Wäre es eine gute Idee, den nur 3,48 Meter langen Suzuki Jimny auf knapp fünf Meter zu strecken und ihn mit mehr Sitzplätzen auszustatten? Diese siebensitzige Renderings liefern Vorstellungen davon ... allerdings nur rein hypothetisch, wie unsere Kollegen von Motor1 Spanien berichten.

Neben den neuen Ausmaßen müsste sich selbstverständlich auch etwas unter der Haube tun. Bei voller Ausnutzung würde der 102 PS starke 1,5-Liter-Saugbenziner nämlich ziemliche Probleme bekommen. Ein Elektroantrieb wäre sinnvoll. Oder ein starkes Hybrid-System aus dem Toyota-Regal. Beide Hersteller kooperieren miteinander und so ein RAV4-Antrieb mit 218 PS hätte schon was.

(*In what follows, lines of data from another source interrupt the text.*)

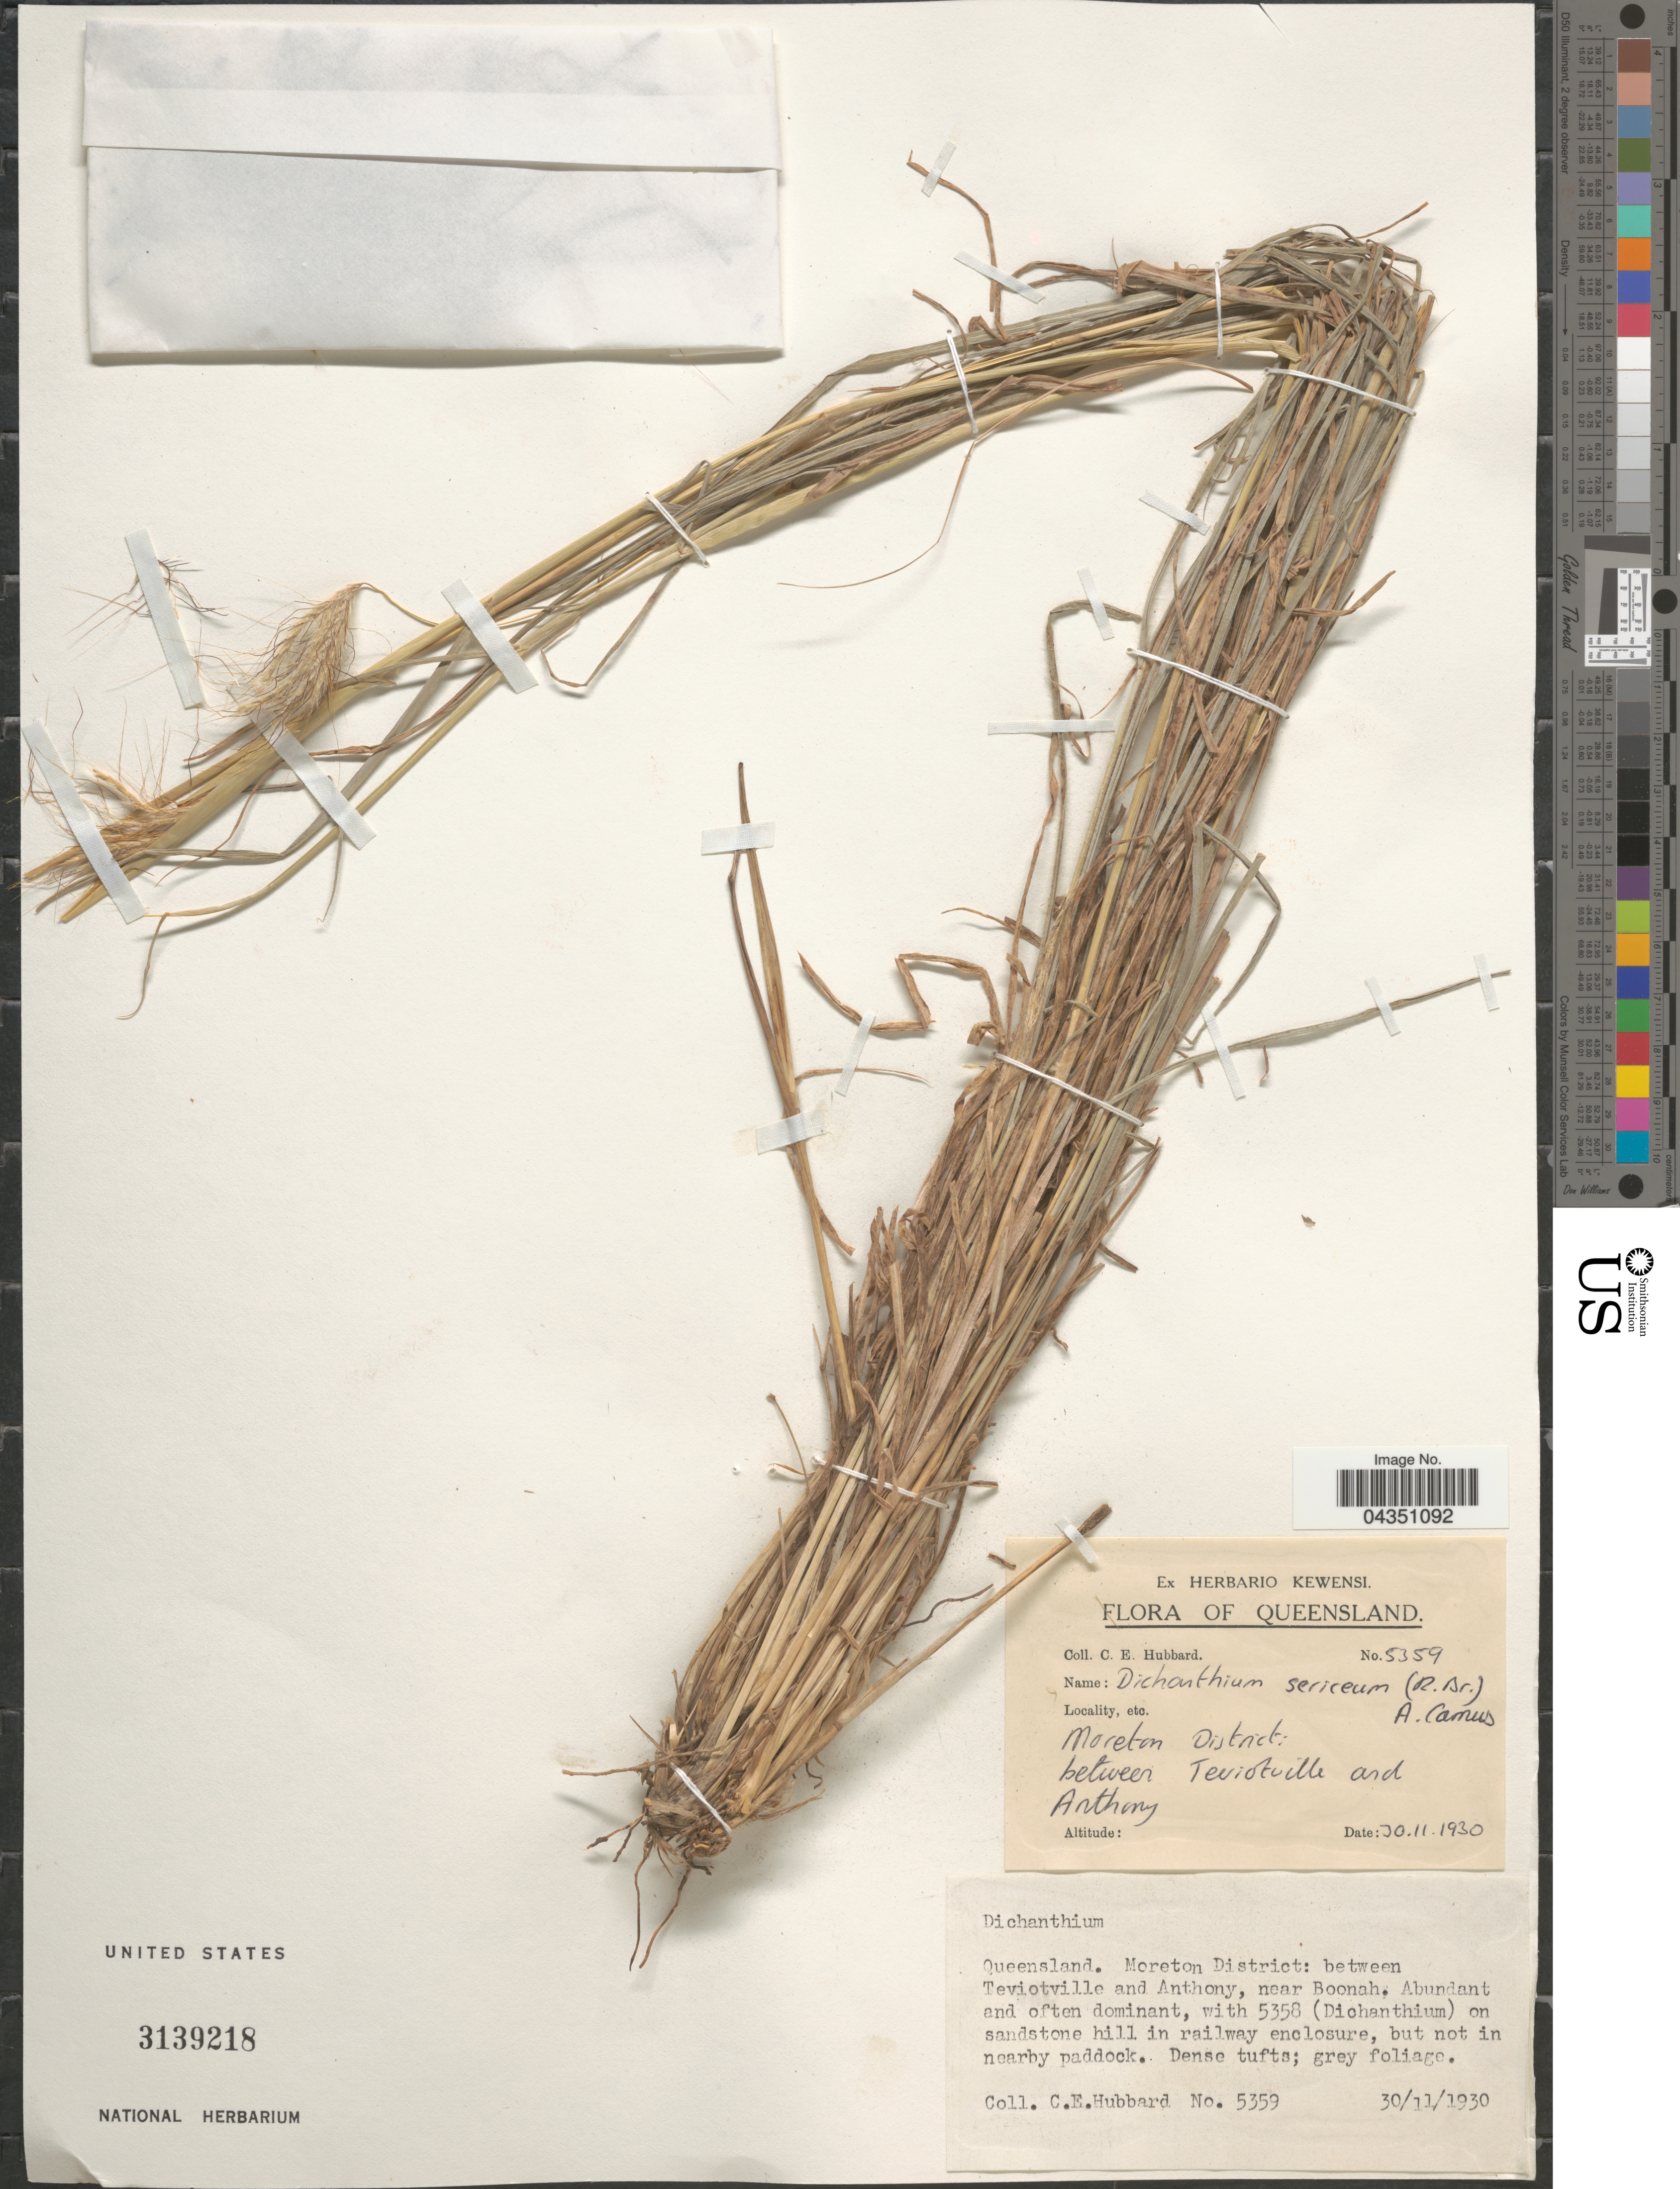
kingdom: Plantae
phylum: Tracheophyta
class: Liliopsida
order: Poales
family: Poaceae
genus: Dichanthium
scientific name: Dichanthium sericeum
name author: (R. Br.) A. Camus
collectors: C. E. Hubbard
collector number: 5359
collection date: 1930-11-30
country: Australia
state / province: Queensland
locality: Moreton District: between Teviotville and Anthony, near Boonah.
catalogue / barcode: US 3139218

Suzuki Jimny als Siebensitzer-Rendering

Das 4x4-System würde jedoch vom ursprünglichen Modell beibehalten: Fahrgestell mit Längs- und Querträgern, zwei Starrachsen, Allradantrieb, der mit einem Untersetzungsgetriebe verbunden werden kann und eine Bergabfahrhilfe. Natürlich wäre der Böschungswinkel viel schlechter, aber das nehmen wir als kleines Opfer in Kauf, um die ganze Familie unterzubringen und einen Ausflug aufs Land zu machen.

Und wie viel würde so ein siebensitziger Jimny jetzt kosten? Für den normalen Jimny (mit nur zwei Sitzen, weil es das Modell in Deutschland nur noch als Nutzfahrzeug gibt) verlangt Suzuki mittlerweile ziemlich happige 26.990 Euro. Der Größenzuwachs würde natürlich Aufpreis kosten, das Hybrid-System ebenfalls und ein Toyota RAV4 gibt es ab 40.990 Euro. Etwa in diesem Preissegment sollte er also liegen. Wenn er denn real wäre ...

Übrigens: Es gibt das Modell in anderen Märkten mit drei Türen und vier Sitzen oder sogar mit verlängertem Radstand und dann mit fünf Türen (aber ebenfalls nur vier Sitzen). Und auf dem Heimatmarkt in Japan wird der Jimny mit einem nur 660-ccm-Motor angeboten, damit man noch in das Segment der Kei-Cars fällt. Verrückt. Und ziemlich anpassbar.